Press Room
 

FROM THE OFFICE OF PUBLIC AFFAIRS

January 29, 2002
PO-958

ACTING DIRECTOR OF THE OFFICE OF MACROECONOMIC ANALYSIS
KAREN HENDERSHOT
REMARKS TO THE TREASURY BORROWING ADVISORY COMMITTEE
OF THE BOND MARKET ASSOCIATION

A great deal has happened in the three months since we last met. In late November, the National Bureau of Economic Research (NBER) officially confirmed that the economy was in recession. More recently, however, we have begun to get increasingly strong signals of a likely bottoming out. A sense of incipient recovery is emerging in surveys of both consumers and businesses.

The improved tone to recent economic data is a welcome development after the initial post-September 11 readings. More than 800,000 jobs were lost in October and November, the steepest two-month drop since the early 1980s both in volume and percentage terms. New orders for nondefense capital goods excluding aircraft, a leading indicator of business investment spending, plunged by 10 percent in September. That was the sharpest fall since 1989 and a further blow to the already-fragile investment sector. The impact of the attacks appeared likely to throw the economy seriously off course.

Instead, the economy regained its footing rather smoothly and appears poised to resume growth in the current quarter. Fourth-quarter real GDP estimates will be released by the Commerce Department tomorrow. The latest consensus forecast predicts that real GDP will have contracted by an annual rate in the neighborhood of 1-1/4 percent. Should this prediction come to pass and growth resumes in the first quarter as expected, the entire GDP loss during the latest recession will have been a mere 0.6 percent. This would be much less than the average decline of 2.2 percent associated with the previous nine post-World War II recessions and would be matched only by the contraction of 1970 as the mildest on record.

The source of this relatively modest decline can be found in the behavior of households. Benefiting from tax cuts, low mortgage and auto finance rates, the lift to real incomes from falling energy prices, and a competitive pricing environment generally, both personal consumption and residential investment have outperformed typical recession patterns.

  • Real personal consumption expenditures seem quite likely to have gone throughout the entire recession without turning negative on a quarterly basis and in the fourth quarter are expected to have increased by a rapid 4 to 5 percent annual rate. That consumption does not decline in a recession is not typical but also not unprecedented. It also occurred in 1970. Still, this strength is surprising after the spending boom of the late 1990s led to the widespread assessment that consumption had little room for further growth.
  • Also atypical for a recession has been continued growth in residential investment, which in the past has always fallen early in a downturn. While a decline is likely in the fourth quarter, the overall strength has been another important pillar supporting real GDP.
  • The burst in consumption in the fourth quarter, along with a possible increase in investment in equipment for the first time in more than a year, could propel real final sales forward at a fairly healthy pace in tomorrow's GDP report.
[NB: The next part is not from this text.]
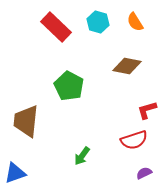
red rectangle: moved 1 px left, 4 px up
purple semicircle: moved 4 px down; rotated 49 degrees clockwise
More than offsetting that growth, however, is an expected record rate of inventory liquidation - a vital pre-requisite for a revival in production. Thus, even a negative headline GDP number would obscure a healthy composition of developments - strong demand and lean inventories - that set the stage for recovery. While it is too soon to declare the recession over, positive signs are becoming more abundant.
  • Initial claims for unemployment insurance benefits have fallen by about 20 percent on a four-week average basis from a peak in late October to the lowest point since the beginning of September. In 1991, the economy was 3-1/2 months into recovery before such a drop was achieved.
  • Consumer attitudes have risen back to levels of last January.
  • The average factory workweek jumped four-tenths of an hour in December and overtime hours rose two-tenths, likely signaling an imminent need for additional workers.
  • New orders for nondefense capital goods have risen in each of the latest two months and high-tech categories, such as computers, are beginning to grow.
  • The Conference Board's composite index of leading indicators, which includes the statistics cited above, has now risen three months in a row - including a gain in December which was the strongest in nearly 6 years.
  • And finally, a survey by the National Association for Business Economics (NABE) noted that demand revived at businesses of most of its members in the fourth quarter. Surveys of purchasing managers are similarly upbeat.

Despite reasonably compelling evidence that an economic rebound is near, less certainty can be attached to its likely profile and strength. Most current forecasts place real growth for the year following the GDP trough in the 2-1/2 to 3-percent range. While this is substantially less than the 5-1/2 percent averaged in the first year of growth following other post-war downturns, a conservative estimate may be warranted.

  • A portion of consumption and residential investment was surely pulled forward by the recent favorable interest rates and auto incentives, perhaps limiting scope for further large gains.
  • In addition, business willingness to expand both payrolls and investment is likely to hinge heavily on the restoration of corporate profits. In the current environment of little pricing power, that may prove a difficult challenge.

That is the summary of recent economic developments and the near-term outlook.